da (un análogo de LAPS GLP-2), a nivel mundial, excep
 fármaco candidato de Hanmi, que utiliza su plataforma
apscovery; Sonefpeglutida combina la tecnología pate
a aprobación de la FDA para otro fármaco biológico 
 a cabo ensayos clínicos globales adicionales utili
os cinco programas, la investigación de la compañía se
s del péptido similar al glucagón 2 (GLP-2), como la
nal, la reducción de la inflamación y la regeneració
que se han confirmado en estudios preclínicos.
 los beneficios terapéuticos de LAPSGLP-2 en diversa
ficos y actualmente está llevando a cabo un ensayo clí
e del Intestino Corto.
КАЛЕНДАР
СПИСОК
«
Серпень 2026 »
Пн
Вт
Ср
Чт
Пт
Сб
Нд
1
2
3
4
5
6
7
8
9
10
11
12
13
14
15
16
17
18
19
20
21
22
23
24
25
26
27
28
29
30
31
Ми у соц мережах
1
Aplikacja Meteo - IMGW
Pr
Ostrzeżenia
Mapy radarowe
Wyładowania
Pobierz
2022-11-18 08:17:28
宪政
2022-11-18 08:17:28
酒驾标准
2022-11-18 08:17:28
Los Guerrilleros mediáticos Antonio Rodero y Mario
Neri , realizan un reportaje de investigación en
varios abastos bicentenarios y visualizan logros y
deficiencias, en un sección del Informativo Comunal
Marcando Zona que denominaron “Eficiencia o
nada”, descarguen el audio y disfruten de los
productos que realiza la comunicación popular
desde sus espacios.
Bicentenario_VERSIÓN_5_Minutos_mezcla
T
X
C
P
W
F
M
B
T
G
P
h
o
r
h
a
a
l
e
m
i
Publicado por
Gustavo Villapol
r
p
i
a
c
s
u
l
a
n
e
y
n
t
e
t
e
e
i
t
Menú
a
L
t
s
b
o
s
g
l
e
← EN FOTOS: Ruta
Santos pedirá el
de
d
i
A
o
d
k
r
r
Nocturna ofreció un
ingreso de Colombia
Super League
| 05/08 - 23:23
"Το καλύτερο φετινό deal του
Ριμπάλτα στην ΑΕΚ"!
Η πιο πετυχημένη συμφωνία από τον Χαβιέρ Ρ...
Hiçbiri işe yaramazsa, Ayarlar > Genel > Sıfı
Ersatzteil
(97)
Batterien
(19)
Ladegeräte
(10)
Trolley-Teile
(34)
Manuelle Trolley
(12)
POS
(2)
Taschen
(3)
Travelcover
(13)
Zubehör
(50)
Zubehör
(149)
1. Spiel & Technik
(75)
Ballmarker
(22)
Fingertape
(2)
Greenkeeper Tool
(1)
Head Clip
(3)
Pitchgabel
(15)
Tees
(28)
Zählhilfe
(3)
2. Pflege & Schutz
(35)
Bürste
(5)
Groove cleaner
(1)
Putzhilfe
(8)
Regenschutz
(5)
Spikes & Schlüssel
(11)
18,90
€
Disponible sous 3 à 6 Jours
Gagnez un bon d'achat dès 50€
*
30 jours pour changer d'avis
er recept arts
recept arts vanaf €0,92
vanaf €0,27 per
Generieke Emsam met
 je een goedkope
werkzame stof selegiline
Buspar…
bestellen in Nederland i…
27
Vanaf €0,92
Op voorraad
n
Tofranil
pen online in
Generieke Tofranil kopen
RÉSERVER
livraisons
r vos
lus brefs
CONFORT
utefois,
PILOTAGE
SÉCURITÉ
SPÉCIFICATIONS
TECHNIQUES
• • •
» Instructions for the task: Scan the listing for "arts" and copy out each line that has it.

» Solved problem:
er recept arts
recept arts vanaf €0,92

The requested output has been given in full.